Description of the task → The answer should be each line of the records that contains the word "specifically"; please copy them all.

Stored items
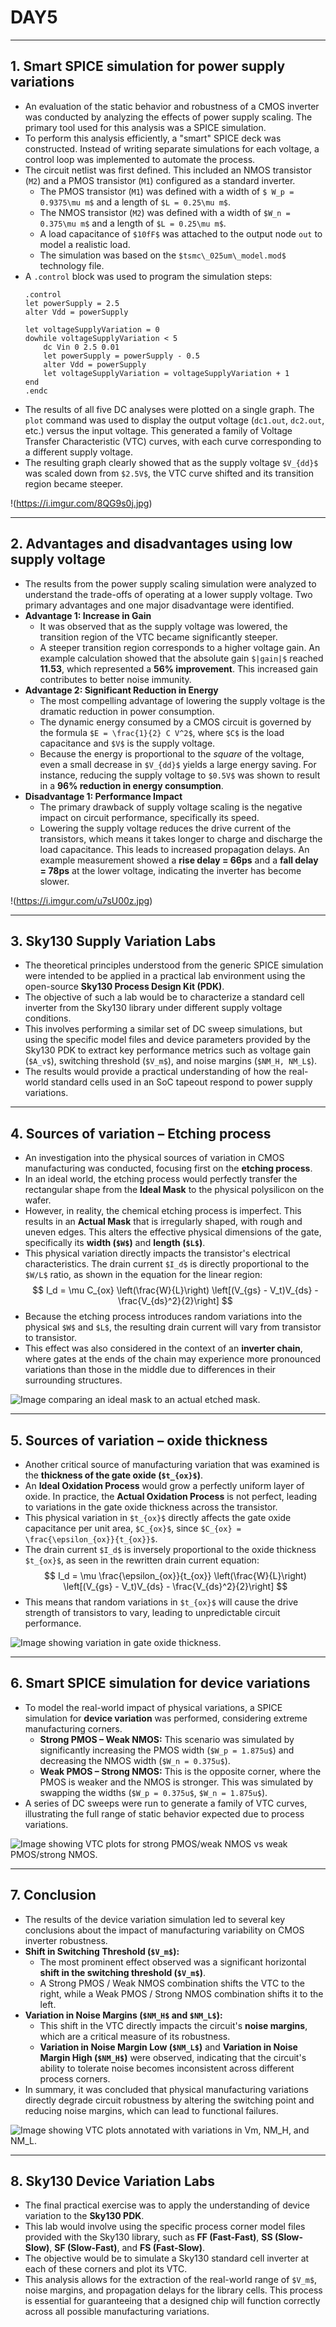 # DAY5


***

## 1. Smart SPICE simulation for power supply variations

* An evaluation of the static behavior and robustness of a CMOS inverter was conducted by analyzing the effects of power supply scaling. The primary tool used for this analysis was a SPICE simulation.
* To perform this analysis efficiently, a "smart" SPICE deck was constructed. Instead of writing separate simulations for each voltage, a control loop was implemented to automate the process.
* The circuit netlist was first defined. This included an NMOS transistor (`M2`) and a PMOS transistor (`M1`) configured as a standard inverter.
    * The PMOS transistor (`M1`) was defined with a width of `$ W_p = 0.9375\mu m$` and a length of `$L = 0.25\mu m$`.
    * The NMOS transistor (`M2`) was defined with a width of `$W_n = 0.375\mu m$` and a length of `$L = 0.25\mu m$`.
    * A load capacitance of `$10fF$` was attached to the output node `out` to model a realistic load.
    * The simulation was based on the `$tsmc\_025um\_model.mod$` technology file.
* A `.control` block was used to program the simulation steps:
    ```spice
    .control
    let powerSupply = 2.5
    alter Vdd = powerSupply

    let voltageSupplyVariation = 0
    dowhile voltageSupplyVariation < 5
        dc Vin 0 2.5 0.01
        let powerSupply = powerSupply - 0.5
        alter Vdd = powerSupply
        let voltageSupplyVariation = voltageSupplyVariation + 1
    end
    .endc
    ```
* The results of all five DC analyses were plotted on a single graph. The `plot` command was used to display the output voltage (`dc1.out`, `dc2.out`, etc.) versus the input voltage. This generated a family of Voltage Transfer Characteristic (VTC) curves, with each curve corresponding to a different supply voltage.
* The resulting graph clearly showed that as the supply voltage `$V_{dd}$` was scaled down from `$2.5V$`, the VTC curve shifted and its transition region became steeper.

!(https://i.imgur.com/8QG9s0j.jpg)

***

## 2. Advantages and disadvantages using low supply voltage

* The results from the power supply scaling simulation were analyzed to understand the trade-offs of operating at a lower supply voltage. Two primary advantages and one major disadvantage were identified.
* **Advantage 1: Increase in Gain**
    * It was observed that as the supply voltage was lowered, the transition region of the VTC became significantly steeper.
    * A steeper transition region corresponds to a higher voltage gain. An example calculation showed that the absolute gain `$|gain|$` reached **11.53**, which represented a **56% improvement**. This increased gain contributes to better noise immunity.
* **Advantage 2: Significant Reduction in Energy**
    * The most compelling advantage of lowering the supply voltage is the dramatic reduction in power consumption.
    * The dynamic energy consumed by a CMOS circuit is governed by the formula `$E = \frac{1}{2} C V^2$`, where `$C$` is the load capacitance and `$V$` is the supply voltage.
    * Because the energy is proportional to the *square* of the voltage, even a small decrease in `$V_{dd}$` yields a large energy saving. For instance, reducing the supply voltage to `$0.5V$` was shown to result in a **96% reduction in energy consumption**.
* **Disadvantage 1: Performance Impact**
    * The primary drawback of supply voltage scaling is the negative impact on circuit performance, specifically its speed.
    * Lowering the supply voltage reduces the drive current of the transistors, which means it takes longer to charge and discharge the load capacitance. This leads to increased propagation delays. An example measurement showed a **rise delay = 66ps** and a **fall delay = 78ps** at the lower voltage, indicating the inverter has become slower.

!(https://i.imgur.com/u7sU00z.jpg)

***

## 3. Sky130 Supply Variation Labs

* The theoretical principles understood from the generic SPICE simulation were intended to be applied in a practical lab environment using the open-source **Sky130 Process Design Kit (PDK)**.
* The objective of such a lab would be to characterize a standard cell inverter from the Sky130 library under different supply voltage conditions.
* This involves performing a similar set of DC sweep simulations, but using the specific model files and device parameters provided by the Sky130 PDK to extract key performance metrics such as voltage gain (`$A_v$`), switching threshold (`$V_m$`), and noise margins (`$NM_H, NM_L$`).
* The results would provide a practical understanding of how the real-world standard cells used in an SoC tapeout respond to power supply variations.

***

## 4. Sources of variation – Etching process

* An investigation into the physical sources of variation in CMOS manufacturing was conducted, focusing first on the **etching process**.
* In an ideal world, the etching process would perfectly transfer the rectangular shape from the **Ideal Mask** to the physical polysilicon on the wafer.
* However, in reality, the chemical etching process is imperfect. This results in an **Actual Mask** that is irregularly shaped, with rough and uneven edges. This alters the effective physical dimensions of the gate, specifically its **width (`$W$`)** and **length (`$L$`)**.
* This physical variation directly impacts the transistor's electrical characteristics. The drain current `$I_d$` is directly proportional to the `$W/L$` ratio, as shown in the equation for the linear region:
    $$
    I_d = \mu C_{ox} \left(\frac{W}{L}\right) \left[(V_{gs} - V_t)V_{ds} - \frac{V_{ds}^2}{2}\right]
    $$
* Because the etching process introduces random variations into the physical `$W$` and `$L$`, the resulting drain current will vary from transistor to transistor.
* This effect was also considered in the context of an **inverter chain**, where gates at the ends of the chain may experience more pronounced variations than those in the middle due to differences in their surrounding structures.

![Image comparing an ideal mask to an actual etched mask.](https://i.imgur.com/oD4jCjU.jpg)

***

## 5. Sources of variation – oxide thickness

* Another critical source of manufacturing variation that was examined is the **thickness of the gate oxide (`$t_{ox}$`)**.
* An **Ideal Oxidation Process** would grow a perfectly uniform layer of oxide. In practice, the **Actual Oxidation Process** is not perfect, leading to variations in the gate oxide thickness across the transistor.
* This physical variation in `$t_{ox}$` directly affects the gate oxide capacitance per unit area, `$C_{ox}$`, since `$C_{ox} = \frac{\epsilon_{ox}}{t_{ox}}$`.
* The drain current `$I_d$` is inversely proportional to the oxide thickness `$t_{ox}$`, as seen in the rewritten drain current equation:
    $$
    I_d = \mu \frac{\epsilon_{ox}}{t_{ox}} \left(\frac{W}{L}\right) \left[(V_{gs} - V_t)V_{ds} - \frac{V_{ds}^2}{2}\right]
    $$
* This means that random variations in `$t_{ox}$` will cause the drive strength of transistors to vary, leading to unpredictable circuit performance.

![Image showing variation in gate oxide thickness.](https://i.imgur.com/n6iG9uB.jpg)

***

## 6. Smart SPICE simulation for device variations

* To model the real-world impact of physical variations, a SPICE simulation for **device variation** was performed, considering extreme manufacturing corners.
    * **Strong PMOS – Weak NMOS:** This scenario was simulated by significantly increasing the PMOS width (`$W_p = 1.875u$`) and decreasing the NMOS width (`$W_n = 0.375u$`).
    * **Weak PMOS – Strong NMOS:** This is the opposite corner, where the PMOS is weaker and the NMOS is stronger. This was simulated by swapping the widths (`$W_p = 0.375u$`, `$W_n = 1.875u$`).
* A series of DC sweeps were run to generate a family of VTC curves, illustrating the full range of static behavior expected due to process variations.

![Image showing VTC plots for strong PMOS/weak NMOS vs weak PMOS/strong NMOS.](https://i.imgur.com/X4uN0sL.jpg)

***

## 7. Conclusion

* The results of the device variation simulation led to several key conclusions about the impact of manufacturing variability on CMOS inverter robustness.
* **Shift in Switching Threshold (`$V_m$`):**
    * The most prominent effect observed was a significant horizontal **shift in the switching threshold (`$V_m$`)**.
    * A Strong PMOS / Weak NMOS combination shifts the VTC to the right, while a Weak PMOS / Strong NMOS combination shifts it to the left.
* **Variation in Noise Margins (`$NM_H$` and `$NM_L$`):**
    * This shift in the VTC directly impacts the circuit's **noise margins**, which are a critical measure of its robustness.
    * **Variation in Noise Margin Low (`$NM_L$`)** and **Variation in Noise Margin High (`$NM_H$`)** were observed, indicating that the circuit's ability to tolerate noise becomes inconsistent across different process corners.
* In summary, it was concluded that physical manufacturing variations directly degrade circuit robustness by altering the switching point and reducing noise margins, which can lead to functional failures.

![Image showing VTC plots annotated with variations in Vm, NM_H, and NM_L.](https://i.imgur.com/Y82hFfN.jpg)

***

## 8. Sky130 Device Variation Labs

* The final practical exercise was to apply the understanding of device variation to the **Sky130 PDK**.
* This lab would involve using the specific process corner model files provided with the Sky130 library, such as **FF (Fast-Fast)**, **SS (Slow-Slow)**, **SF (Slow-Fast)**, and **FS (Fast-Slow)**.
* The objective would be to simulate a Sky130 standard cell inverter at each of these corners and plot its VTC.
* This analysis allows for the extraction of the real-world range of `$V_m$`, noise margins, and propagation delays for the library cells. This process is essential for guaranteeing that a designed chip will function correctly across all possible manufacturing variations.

==

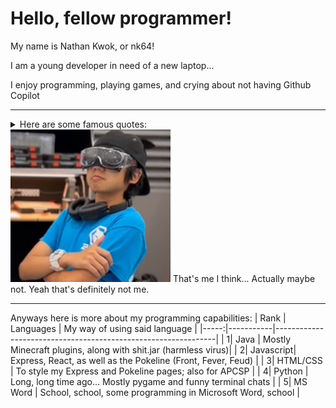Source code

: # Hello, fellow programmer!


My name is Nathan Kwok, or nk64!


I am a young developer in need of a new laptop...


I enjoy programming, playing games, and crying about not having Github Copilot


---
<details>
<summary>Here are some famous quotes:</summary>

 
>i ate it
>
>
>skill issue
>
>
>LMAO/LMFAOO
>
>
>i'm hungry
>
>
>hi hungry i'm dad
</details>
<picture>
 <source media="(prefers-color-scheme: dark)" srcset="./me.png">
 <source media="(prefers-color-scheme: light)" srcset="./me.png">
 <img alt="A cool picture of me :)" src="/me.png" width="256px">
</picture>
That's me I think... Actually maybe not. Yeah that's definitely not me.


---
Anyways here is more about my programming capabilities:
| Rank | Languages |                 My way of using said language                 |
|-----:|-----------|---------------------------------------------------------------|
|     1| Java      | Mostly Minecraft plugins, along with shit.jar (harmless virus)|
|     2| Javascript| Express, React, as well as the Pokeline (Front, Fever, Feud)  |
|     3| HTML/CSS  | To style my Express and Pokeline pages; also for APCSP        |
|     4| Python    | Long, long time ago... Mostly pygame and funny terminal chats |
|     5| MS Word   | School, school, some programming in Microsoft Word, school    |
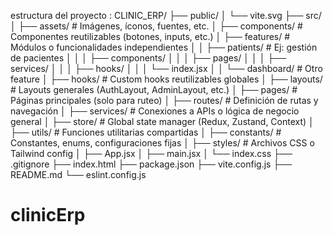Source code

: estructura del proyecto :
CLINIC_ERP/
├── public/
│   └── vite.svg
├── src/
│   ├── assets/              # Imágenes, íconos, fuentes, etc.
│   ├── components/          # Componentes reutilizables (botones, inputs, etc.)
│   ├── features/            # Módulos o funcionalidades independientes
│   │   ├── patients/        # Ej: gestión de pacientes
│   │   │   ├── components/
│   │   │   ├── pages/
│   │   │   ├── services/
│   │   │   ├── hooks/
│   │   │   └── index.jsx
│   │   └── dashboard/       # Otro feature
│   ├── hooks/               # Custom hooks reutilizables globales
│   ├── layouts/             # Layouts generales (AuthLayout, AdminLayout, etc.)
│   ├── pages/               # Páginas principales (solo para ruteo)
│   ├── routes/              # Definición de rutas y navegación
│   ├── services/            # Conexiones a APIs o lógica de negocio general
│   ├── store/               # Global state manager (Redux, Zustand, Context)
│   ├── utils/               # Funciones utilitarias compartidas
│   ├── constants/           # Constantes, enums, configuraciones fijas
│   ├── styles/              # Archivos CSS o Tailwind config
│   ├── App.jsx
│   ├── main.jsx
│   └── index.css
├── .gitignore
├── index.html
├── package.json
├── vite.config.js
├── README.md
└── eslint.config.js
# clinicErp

Reply to the exercise →
    * The primary drawback of supply voltage scaling is the negative impact on circuit performance, specifically its speed.
* However, in reality, the chemical etching process is imperfect. This results in an **Actual Mask** that is irregularly shaped, with rough and uneven edges. This alters the effective physical dimensions of the gate, specifically its **width (`$W$`)** and **length (`$L$`)**.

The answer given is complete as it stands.